“The concern did not just come from the community, but also the health workers”
After the 2018 earthquake struck Lombok, in West Nusa Tenggara, Indonesia, the destruction it caused closed most health facilities. Among those affected were people living with HIV, who could no longer access their HIV treatment. Then, Yayasan InSET, a civil society organization in the province, stepped in, teaming up with health facilities in the area and taking on the role of delivering antiretroviral therapy to people in need. Today, the COVID-19 pandemic is threatening to do what the earthquake did to access to HIV treatment, and Yayasan InSET is ready to step in again.

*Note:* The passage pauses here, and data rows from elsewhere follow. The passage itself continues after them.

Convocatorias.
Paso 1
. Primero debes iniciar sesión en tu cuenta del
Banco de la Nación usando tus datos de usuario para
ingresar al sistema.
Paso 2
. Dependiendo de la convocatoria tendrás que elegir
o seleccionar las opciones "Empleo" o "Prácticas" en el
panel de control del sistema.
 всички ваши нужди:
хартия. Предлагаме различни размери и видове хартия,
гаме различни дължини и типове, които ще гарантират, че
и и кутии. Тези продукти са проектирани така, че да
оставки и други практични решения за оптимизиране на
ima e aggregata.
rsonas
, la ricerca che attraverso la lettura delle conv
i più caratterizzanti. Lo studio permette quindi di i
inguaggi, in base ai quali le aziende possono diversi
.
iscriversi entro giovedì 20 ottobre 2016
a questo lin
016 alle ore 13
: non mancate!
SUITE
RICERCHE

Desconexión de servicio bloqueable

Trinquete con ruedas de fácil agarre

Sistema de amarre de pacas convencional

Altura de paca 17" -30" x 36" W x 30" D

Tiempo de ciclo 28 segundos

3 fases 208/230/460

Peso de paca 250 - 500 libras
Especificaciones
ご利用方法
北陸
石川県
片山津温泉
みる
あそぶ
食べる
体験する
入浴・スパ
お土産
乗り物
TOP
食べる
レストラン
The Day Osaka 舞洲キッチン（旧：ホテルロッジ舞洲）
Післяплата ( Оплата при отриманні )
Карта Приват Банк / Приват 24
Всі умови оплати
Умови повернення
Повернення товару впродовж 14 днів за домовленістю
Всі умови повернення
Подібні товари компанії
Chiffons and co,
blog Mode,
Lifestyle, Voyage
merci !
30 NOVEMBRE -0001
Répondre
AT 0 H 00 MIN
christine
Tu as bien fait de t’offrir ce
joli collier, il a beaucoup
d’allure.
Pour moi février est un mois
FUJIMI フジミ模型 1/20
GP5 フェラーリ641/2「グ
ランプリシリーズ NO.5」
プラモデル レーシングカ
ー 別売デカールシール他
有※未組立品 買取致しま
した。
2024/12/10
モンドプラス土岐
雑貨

Many people living with HIV in West Nusa Tenggara and in the rest of the country are acutely concerned about the possibility of disruption to HIV services and not being able to access antiretroviral therapy, owing to overburdened health facilities or the possibility of lockdowns. A recent rapid survey of 1000 people living with HIV conducted by the Positive Indonesia Network found that more than 41% were extremely anxious about COVID-19, with more than 36% worrying about their ability to obtain their HIV treatment.
“In West Nusa Tenggara, there are more than 500 people living with HIV on treatment who are worried about being unable to go to a clinic to access antiretroviral therapy,” said Himawan Afrian, the head of Yayasan InSET.
Yayasan InSET’s experience of working with hospitals and health centres after the earthquake has left it ready to help out in the COVID-19 outbreak. “Some health facilities actually contacted us a couple of weeks ago to ask for our help. The concern did not just come from the community, but also the health workers. Initially they asked us to raise awareness about COVID-19 prevention to our communities. Now we are working out the arrangements for us to take over the delivery of antiretroviral therapy should the situation worsen,” said Mr Afrian.
Having a close collaboration with the health services has been a big help for Yayasan InSET ensuring that people living with HIV are not left behind during the COVID-19 pandemic. Its direct advocacy has ensured that people living with HIV in the province receive a two-month supply of antiretroviral therapy. The organization has also successfully lobbied the authorities to move the HIV clinic away from the hospital, so people can swiftly pick up their medicines without entering the overcrowded clinics in the hospital, and has successfully advocated to the authorities in Mataram for the provision of food packages for sex workers and people living with HIV for six months.
During emergencies, whether pandemics or earthquakes, collaboration and local solutions are key to ensuring that there is as little disruption as possible to services for people living with HIV.